Which brings us back to “The Snowmen” – The Memory Worm is stored in a box with a map of 60s-era London Underground on it, and mentions the Underground is a key strategic weakness.  Timey-Wimey.

The Bells of Saint John

Once again, the aforementioned Great Intelligence returns.  Also, it’s not a Classic reference, but looks like Amy Pond (as Amelia Williams) decided to keep up the writing gig after breaking into the publishing business (and 50 years of Who includes the later years, too).  And of course we still don’t know what mysterious woman gave Clara the number to the TARDIS – the history of Who gives us numerous possibilities.

The Rings of Akhaten

Notably, the Doctor tells Clara that he’s visited this particular location before – with his granddaughter.  This is a reference to Susan, companion to the First Doctor and, indeed, his granddaughter (though what that really means has been debated endlessly).

Cold War

The Ice Warriors were previously encountered by the Third Doctor.  The TARDIS disappears early on in the episode thanks to HADS – the Hostile Action Displacement System.  Various incarnations of the Doctor have used the system, but we first see it used with the Second Doctor.


Lots in this episode! The end of the Earth is discussed (and even seen) – which might remind viewers of the episode “The End of the World” with the Ninth Doctor.  However, the orange space suit worn at the end of the Earth probably puts you more in a Ten frame of mind, as it’s been worn in more than one Tennant episode. The Cloister Bells ring in this episode.  They’ve actually rung a fair bit in New Who, but it always thrills me when they do, partly because it’s so ominous and partly because it makes me think of “Logopolis,” the last episode with the Fourth Doctor.  Also, the Doctor uses a Metebelis Crystal to amplify psychic power; these were featured in a few Third Doctor episodes, particularly “Planet of the Spiders,” whereupon he regenerated.  Clara tells the Doctor he needs a place to keep umbrellas, and he’s confused – because there’s often been a coat rack/hat stand/umbrella stand in the console room throughout the Doctor’s history.

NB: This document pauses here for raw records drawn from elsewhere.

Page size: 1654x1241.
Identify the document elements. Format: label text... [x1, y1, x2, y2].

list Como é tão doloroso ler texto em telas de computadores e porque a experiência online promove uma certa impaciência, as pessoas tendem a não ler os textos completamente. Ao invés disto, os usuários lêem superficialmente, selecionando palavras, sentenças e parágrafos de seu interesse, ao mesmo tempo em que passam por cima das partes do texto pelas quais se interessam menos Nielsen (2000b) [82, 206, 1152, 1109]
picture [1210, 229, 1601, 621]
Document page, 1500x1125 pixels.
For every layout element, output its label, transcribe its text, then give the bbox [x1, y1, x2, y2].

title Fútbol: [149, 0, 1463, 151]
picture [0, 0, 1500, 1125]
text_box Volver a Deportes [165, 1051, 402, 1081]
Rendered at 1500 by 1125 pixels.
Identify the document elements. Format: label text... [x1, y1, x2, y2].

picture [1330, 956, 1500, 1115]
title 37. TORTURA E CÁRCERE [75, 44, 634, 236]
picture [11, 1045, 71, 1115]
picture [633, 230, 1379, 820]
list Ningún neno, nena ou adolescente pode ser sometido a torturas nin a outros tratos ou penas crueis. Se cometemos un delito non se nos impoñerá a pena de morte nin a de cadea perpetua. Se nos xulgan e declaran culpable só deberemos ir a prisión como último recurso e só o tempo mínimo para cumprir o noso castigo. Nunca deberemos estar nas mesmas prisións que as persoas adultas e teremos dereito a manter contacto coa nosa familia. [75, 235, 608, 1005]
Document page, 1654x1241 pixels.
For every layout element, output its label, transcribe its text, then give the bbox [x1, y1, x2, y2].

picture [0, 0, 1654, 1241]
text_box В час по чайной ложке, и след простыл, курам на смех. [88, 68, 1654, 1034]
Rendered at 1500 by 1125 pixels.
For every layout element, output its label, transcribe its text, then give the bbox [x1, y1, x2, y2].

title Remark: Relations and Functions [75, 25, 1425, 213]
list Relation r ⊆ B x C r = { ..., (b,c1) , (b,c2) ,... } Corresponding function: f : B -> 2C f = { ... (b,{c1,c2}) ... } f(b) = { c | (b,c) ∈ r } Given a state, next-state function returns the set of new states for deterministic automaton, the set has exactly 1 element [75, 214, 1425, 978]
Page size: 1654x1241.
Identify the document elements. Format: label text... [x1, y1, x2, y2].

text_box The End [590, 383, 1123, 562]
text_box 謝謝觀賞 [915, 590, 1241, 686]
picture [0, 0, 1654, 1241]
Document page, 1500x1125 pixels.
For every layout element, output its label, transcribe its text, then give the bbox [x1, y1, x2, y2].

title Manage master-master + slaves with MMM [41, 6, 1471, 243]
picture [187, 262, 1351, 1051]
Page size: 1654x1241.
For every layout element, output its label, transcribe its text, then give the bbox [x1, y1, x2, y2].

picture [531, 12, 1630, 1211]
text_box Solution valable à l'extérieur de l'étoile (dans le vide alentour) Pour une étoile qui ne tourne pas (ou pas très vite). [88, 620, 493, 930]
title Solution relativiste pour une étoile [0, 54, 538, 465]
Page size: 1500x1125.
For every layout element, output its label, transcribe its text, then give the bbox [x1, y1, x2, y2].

Journey to the Center of the TARDIS

Like the Cloister Bells, the swimming pool is frequently mentioned in New Who, but it first appeared with the Fourth Doctor in “The Invasion of Time.”  Clara picks up a bamboo-handled umbrella that looks suspiciously like one the Seventh Doctor had.  Many voices are heard emanating from the TARDIS; mostly clearly heard are Susan, the Doctor’s granddaughter, and Christopher Eccleston’s Ninth Doctor talking about how Genghis Khan couldn’t break in.

The Crimson Horror

There might be multiple references in this one, but honestly I’m zeroed in on my very favorite of the entire series: you can watch the video clip here. If you can’t watch it, the Doctor tells Clara that the TARDIS doesn’t always go exactly where he means to – and that it took him quite a long time to get an Australian to Heathrow Airport.  Two seconds later he says, “Brave heart, Clara.”  These are both in reference to Tegan, the Australian flight attendant who was about to start her brand-new job when she got pulled into the world of the Doctor.  Naturally, she wanted to be brought back to the day she left, so she wouldn’t miss her first day; easier said than done.  Also, Clara’s burgundy velvet dress and terrible curly hair are an homage to Nyssa, another companion who was brought on roughly at the same time as Tegan, in the transition between the Fourth and Fifth Doctors.  “Brave heart, Tegan” was something the Fifth Doctor used to say; it was also referenced in “The Impossible Astronaut” with a “Brave heart, Canton.”

It’s funny – while I’m watching the episodes I only think of them as having one or two little references thrown in, but when you sit down and add them up it’s really quite a lot!  Have you spotted any I’ve missed?  Are these references getting you excited for the 50th Anniversary?